Arrival, an electric vehicle startup based in the UK, said it was laying off 50 percent of its employees in a bid to reduce costs. The company also named a new CEO, Igor Torgov, who previously served as executive vice president of digital at the company.
Arrival, which announced last year that it was winding down its UK operations in favor of refocusing its business in the US, became a publicly traded company in March 2021 after merging with a special purpose acquisition company, or SPAC. Founded in 2015, Arrival was developing electric delivery vans for UPS as a customer, as well as ridehailing cars for Uber and public buses. It also has backing from Hyundai and Kia.
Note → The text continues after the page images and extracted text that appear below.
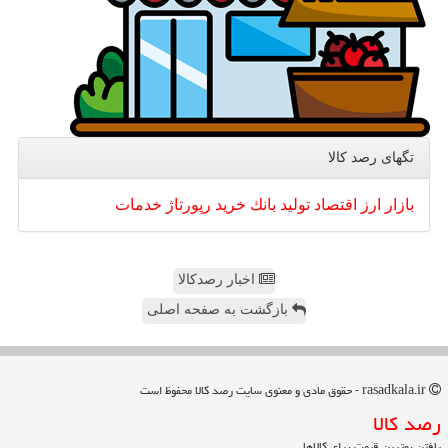
تگهای رصد كالا
بازار
ارز
اقتصاد
تولید
بانك
خرید
رپورتاژ
خدمات
اخبار رصدکالا
بازگشت به صفحه اصلی
rasadkala.ir - حقوق مادی و معنوی سایت رصد كالا محفوظ است
رصد كالا
یافتن بهترین قیمت برای کالاها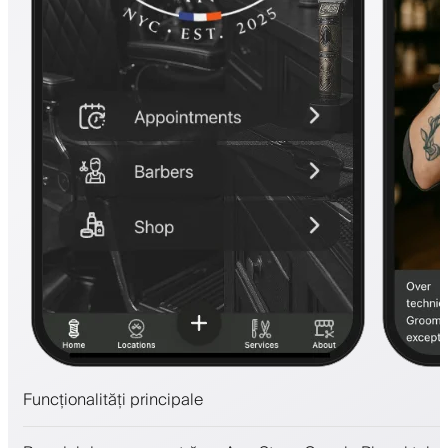
Funcționalități principale
Programări și lista de așteptare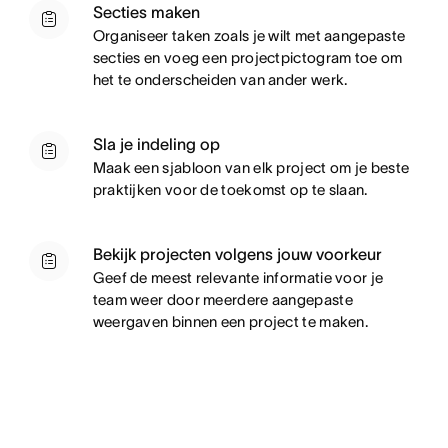
Secties maken
Organiseer taken zoals je wilt met aangepaste
secties en voeg een projectpictogram toe om
het te onderscheiden van ander werk.
Sla je indeling op
M
aak een sjabloon van elk project om je beste
praktijken voor de toekomst op te slaan.
Bekijk projecten volgens jouw voorkeur
G
eef de meest relevante informatie voor je
team weer door meerdere aangepaste
weergaven binnen een project te maken.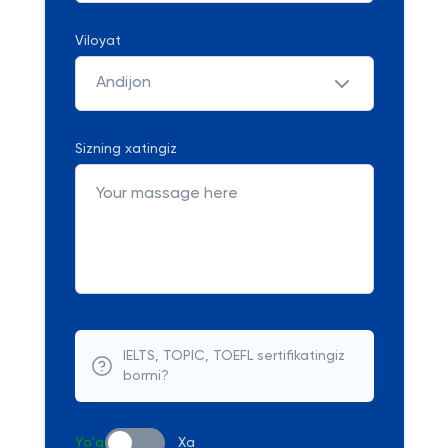
Viloyat
Andijon
Sizning xatingiz
IELTS, TOPIC, TOEFL sertifikatingiz
bormi?
Yo'q
Xa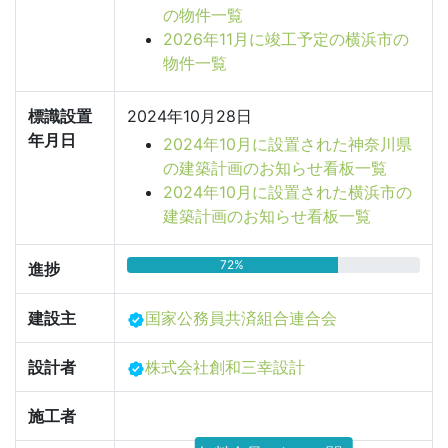
の物件一覧
2026年11月に竣工予定の横浜市の
物件一覧
標識設置
2024年10月28日
年月日
2024年10月に設置された神奈川県
の建築計画のお知らせ看板一覧
2024年10月に設置された横浜市の
建築計画のお知らせ看板一覧
72%
進捗
建設主
国家公務員共済組合連合会
設計者
株式会社創和三幸設計
施工者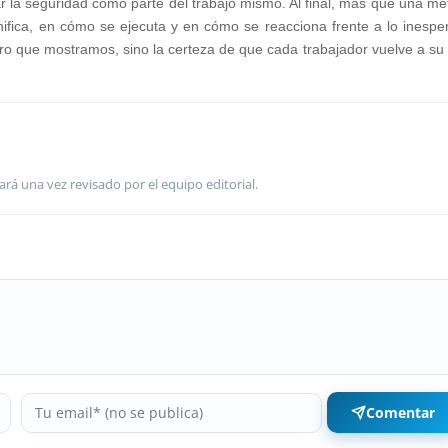
grar la seguridad como parte del trabajo mismo. Al final, más que una met
ifica, en cómo se ejecuta y en cómo se reacciona frente a lo inespe
mero que mostramos, sino la certeza de que cada trabajador vuelve a su
ará una vez revisado por el equipo editorial.
Comentar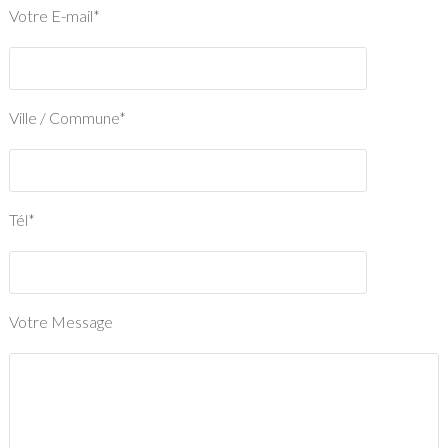
Votre E-mail*
Ville / Commune*
Tél*
Votre Message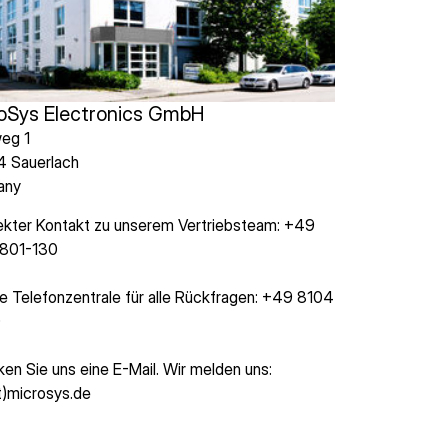
oSys Electronics GmbH
eg 1
 Sauerlach
any
irekter Kontakt zu unserem Vertriebsteam: +49
 801-130
e Telefonzentrale für alle Rückfragen: +49 8104
0
ken Sie uns eine E-Mail. Wir melden uns:
at)microsys.de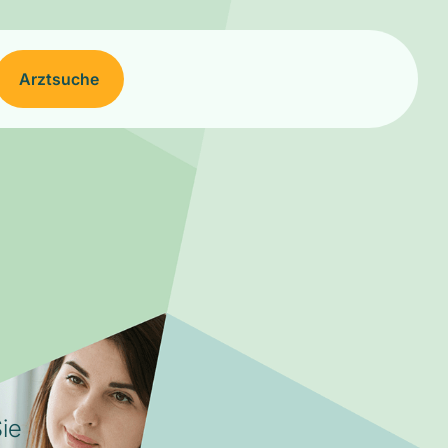
Arztsuche
ie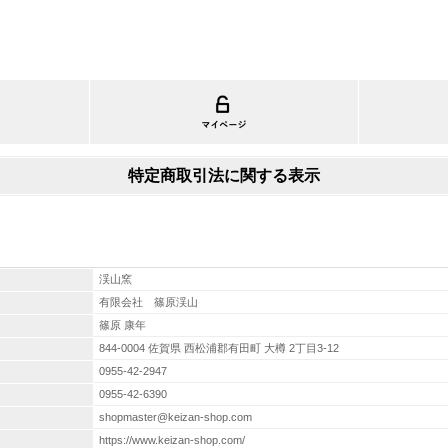
特定商取引法に関する表示
渓山窯
有限会社 篠原渓山
篠原 康年
844-0004 佐賀県 西松浦郡有田町 大樽 2丁目3-12
0955-42-2947
0955-42-6390
shopmaster@keizan-shop.com
https://www.keizan-shop.com/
The layoffs were the latest piece of bad news to hit the EV startup industry
The layoffs were the latest piece of bad news to hit the EV startup industry, in which many fledgling companies have been struggling to match Tesla’s success in bringing new vehicles to market. In addition to Arrival, other companies that have reduced headcount in recent months include Rivian, Nikola, and Faraday Future. And the layoffs come amid broader economic concerns that have been reverberating throughout the tech sector.
Arrival’s layoffs will bring the company down to a workforce of 800 employees. The company claims that it expects to halve its ongoing cost of operating the business to approximately $30 million per quarter when accounting for reductions in real estate and other third-party costs. Arrival says it currently has $205 million in cash on hand.
“The actions support our journey to become a champion in innovative products and new, more efficient methods of vehicle production, particularly in the important US market for commercial electric vehicles,” Torgov, the new CEO, said in a statement. “We are keenly aware that these decisions, while necessary, will have a profound impact on a significant number of our colleagues. We are 100% committed to supporting our employees during this difficult process.”
The company has been struggling to make do with its limited resources for months, even as it seeks to kick off serial production of its main product, an electric van. Arrival has said it aims to open several microfactories in the US in order to comply with the recently updated EV tax credits that require vehicles to be produced in North America — though it’s not clear how it can achieve that with dwindling cash on hand. The previous CEO estimated the cost of a plant at $50 million, with an additional $50 million for working capital.
Arrival’s stock continues to trade for under $1, prompting Nasdaq to threaten to de-list the company if it doesn’t improve its value.